Across the room, Nox resumed sharpening his blade. Bishop finished at the sink and took a deep breath when he thought no one was looking. Eamon patted Tam’s forehead with a wet cloth and she sighed softly.

Elias remained against the wall, watchful and unreadable.

And me?

I stayed exactly where I was.

Because I couldn’t live with myself if I failed her again.

CHAPTER 3

Tamsin

When I woke, I don’t know how much time had passed. It could have been days. It could have been weeks. I had no idea.

For the first time in forever, though, I felt whole.

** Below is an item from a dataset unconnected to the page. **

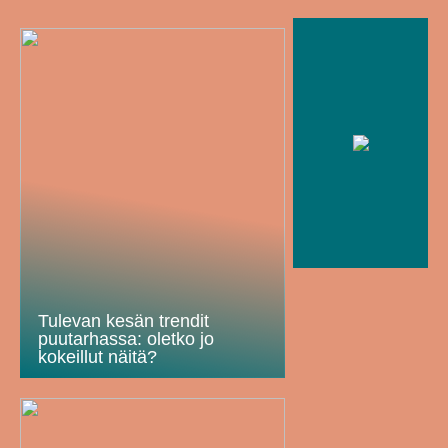
Tulevan kesän trendit
puutarhassa: oletko jo
kokeillut näitä?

That alone almost made me cry.

I lay still for a moment, afraid that if I moved too quickly everything would shatter again and send my bones screaming, or my blood boiling, and force the lycan rage to come clawing back to the surface. But none of that came. There was heat, yes, a low steady thrum under my skin, but it wasn’t agony anymore.

It was… a pressure of asort.

Aneed.

I swallowed and drew a slow breath. The air smelled different than before. It was too clean, all antiseptic and metal.

I was still in the med bay.

And I was alone.

My memory came rushing back in jagged pieces. I remembered teeth. A lycan tearing through me with its teeth. Fire. Elias’s bite. Griff’s voice breaking. My own begging and pleading for the rest of them to mark me.

My heart kicked hard against my ribs.

I pushed myself up on my elbows, half-expecting pain to rip through my abdomen. Instead, my hand slid over smooth, scarred skin and faint tenderness where there should have been torn muscle and stitched wounds.